So last weekend, Bill Hybels tells our congregation, The Global Leadership Summit will be here at Willow this week, and reminds us to extend hospitality, to be friendly to our guests, strike up conversation.

And I think–yes. Wouldn’t it be great if we could even invite a few of the guests to our home for dinner?

I knew it was God stirring when my daughter suggested the same idea.

So I’m like–yes, God wants us to invite people to dinner. After I’ve been at a conference that ends at 5 p.m. So I put beef stew in the crock pot and pray.

So off we go, expecting God to bring us people to put around our table. I leave the beef stew cooking and we spend the day listening to the likes of Condoleezza Rice and other world-class leaders.

That morning, my daughter and I had shared our vision with my husband, the most extroverted one in the family. So halfway through the day, when he slips into the seat beside me just as a session starts and says, “I found some Canadians to bring to dinner!” I can only smile.

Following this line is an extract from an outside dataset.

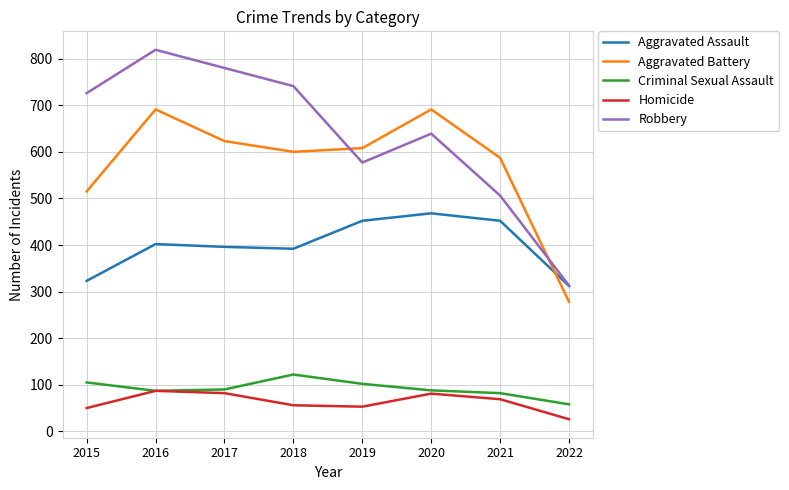

True or false: Aggravated Assault has a value of 666 at 2016.

False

We ended up with another family of friends, and two complete strangers from a church in Alberta, Canada, at our table. Except that now they are not strangers, but friends–Keith and Darren. We heard a bit of their stories, and they heard ours. We showed hospitality, and we were blessed.

We had a rich conversation, in which a variety of stories were told, and my friend Jane asked the kids–what did your parents do well? And my daughter gestured at this group of ten around our dining room table and said, “This.”  My family works together really well when we invite people to our home, and say, “There is room at the table for you.” My son, when we got home, noticed the strangers and simply raised his eyebrows at me. I said, “set the table.” My husband chatted in the family room with our guests, Jane made salad, I made noodles that would stretch our stew for a few into a dinner for ten.

There is always room at the table for strangers, because when you make room for strangers, Jesus comes. My kids are nearly grown. Melanie leaves for college in three weeks, and when she leaves, I hope she takes with her–“This.” A group of people around the table, and the knowledge that if someone else comes to the door, they are welcome , as well.

Logistically, it means cleaning out the crisper to make a huge salad, and adding broth and noodles to turn stew for four into dinner for ten, but it works. As our friend Jon commented, “it’s a loaves and fishes kind of thing.”

This is what my family does well, together. Each of us has gifts, individually. But hospitality is what we do well, and it works. To welcome people to my home, to my table, brings me joy.